* What to work on *
Without changing a single word, output each entry.
───── Exercise input ─────
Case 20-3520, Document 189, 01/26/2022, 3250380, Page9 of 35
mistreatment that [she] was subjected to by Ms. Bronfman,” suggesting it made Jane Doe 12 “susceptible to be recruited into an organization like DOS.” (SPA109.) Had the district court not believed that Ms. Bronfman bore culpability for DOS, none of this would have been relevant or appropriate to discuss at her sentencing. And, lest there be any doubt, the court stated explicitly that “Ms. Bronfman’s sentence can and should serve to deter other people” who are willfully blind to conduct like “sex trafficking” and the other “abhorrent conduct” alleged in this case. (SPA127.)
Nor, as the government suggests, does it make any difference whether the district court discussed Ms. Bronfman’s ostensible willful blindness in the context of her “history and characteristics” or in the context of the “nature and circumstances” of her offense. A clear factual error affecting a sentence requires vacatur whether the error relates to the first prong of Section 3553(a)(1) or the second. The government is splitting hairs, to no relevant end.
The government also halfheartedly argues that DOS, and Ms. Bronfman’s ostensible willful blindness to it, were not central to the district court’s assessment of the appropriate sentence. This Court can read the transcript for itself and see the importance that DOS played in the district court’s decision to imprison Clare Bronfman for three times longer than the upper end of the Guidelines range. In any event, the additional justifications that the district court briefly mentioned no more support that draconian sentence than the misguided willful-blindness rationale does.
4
─────
* Exercise output *
Case 20-3520, Document 189, 01/26/2022, 3250380, Page9 of 35
mistreatment that [she] was subjected to by Ms. Bronfman,” suggesting it made Jane Doe 12 “susceptible to be recruited into an organization like DOS.” (SPA109.) Had the district court not believed that Ms. Bronfman bore culpability for DOS, none of this would have been relevant or appropriate to discuss at her sentencing. And, lest there be any doubt, the court stated explicitly that “Ms. Bronfman’s sentence can and should serve to deter other people” who are willfully blind to conduct like “sex trafficking” and the other “abhorrent conduct” alleged in this case. (SPA127.)
Nor, as the government suggests, does it make any difference whether the district court discussed Ms. Bronfman’s ostensible willful blindness in the context of her “history and characteristics” or in the context of the “nature and circumstances” of her offense. A clear factual error affecting a sentence requires vacatur whether the error relates to the first prong of Section 3553(a)(1) or the second. The government is splitting hairs, to no relevant end.
The government also halfheartedly argues that DOS, and Ms. Bronfman’s ostensible willful blindness to it, were not central to the district court’s assessment of the appropriate sentence. This Court can read the transcript for itself and see the importance that DOS played in the district court’s decision to imprison Clare Bronfman for three times longer than the upper end of the Guidelines range. In any event, the additional justifications that the district court briefly mentioned no more support that draconian sentence than the misguided willful-blindness rationale does.
4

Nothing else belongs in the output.